Dataset entries

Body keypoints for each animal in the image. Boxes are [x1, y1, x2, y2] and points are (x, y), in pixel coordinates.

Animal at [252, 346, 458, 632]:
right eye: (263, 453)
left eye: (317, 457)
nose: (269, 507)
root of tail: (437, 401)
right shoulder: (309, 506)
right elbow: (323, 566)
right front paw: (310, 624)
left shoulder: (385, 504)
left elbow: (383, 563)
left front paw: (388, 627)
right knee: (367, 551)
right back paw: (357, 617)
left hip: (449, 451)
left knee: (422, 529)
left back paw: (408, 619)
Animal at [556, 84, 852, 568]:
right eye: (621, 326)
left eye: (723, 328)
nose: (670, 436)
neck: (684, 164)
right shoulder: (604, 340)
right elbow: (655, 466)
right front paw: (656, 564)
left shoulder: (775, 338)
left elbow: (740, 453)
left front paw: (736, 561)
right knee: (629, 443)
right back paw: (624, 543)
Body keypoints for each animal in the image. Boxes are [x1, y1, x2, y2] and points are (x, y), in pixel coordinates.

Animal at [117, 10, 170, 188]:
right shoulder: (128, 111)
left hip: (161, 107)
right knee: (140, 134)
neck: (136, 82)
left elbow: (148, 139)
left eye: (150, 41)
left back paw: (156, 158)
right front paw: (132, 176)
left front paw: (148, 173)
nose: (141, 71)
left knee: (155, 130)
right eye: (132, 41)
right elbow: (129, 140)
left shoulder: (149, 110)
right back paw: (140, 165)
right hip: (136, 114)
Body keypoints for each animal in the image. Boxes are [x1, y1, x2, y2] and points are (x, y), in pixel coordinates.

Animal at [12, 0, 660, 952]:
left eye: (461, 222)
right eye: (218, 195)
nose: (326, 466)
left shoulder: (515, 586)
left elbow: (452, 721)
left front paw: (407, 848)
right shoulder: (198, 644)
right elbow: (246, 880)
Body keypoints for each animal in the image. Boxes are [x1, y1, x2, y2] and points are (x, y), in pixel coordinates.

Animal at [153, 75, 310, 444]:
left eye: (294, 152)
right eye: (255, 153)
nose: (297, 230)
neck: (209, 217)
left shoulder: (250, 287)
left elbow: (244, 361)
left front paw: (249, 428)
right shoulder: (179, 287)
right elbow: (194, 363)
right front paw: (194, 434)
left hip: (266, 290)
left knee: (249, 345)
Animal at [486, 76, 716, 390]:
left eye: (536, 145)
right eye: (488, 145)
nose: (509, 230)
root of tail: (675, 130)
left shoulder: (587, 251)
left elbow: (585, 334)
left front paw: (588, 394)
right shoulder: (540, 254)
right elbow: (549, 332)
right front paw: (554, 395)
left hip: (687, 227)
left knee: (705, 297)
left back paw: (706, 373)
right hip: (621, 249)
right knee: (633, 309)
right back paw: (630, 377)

(What is required)
The records above are to be reproduced exactly, with nothing left out.

(Exercise output)
Body keypoints for each animal in the image. Boxes are [x1, y1, x2, y2] and points are (x, y), in pixel coordinates.

Animal at [252, 346, 458, 632]:
right eye: (263, 453)
left eye: (317, 457)
nose: (269, 507)
root of tail: (437, 401)
right shoulder: (309, 506)
right elbow: (323, 566)
right front paw: (310, 624)
left shoulder: (385, 504)
left elbow: (383, 563)
left front paw: (388, 627)
right knee: (367, 551)
right back paw: (357, 617)
left hip: (449, 451)
left knee: (422, 529)
left back paw: (408, 619)
Animal at [556, 84, 852, 568]:
right eye: (621, 326)
left eye: (723, 328)
nose: (670, 436)
neck: (684, 164)
right shoulder: (604, 340)
right elbow: (655, 466)
right front paw: (656, 564)
left shoulder: (775, 338)
left elbow: (740, 453)
left front paw: (736, 561)
right knee: (629, 443)
right back paw: (624, 543)
Body keypoints for each animal in the image. Boxes are [x1, y1, x2, y2] and points are (x, y), in pixel coordinates.

Animal at [117, 10, 170, 188]:
right shoulder: (128, 111)
left hip: (161, 107)
right knee: (140, 134)
neck: (136, 82)
left elbow: (148, 139)
left eye: (150, 41)
left back paw: (156, 158)
right front paw: (132, 176)
left front paw: (148, 173)
nose: (141, 71)
left knee: (155, 130)
right eye: (132, 41)
right elbow: (129, 140)
left shoulder: (149, 110)
right back paw: (140, 165)
right hip: (136, 114)
Body keypoints for each animal in the image. Boxes are [x1, y1, x2, y2] and points are (x, y), in pixel coordinates.

Animal at [12, 0, 660, 952]:
left eye: (461, 222)
right eye: (218, 195)
nose: (326, 466)
left shoulder: (515, 586)
left elbow: (452, 721)
left front paw: (407, 848)
right shoulder: (198, 644)
right elbow: (246, 880)
Body keypoints for each animal in the image. Boxes are [x1, y1, x2, y2] and points are (x, y), in pixel coordinates.

Animal at [153, 75, 310, 444]:
left eye: (294, 152)
right eye: (255, 153)
nose: (297, 230)
neck: (209, 217)
left shoulder: (250, 287)
left elbow: (244, 361)
left front paw: (249, 428)
right shoulder: (179, 287)
right elbow: (194, 363)
right front paw: (194, 434)
left hip: (266, 290)
left knee: (249, 345)
Animal at [486, 76, 716, 390]:
left eye: (536, 145)
right eye: (488, 145)
nose: (509, 230)
root of tail: (675, 130)
left shoulder: (587, 251)
left elbow: (585, 334)
left front paw: (588, 394)
right shoulder: (540, 254)
right elbow: (549, 332)
right front paw: (554, 395)
left hip: (687, 227)
left knee: (705, 297)
left back paw: (706, 373)
right hip: (621, 249)
right knee: (633, 309)
right back paw: (630, 377)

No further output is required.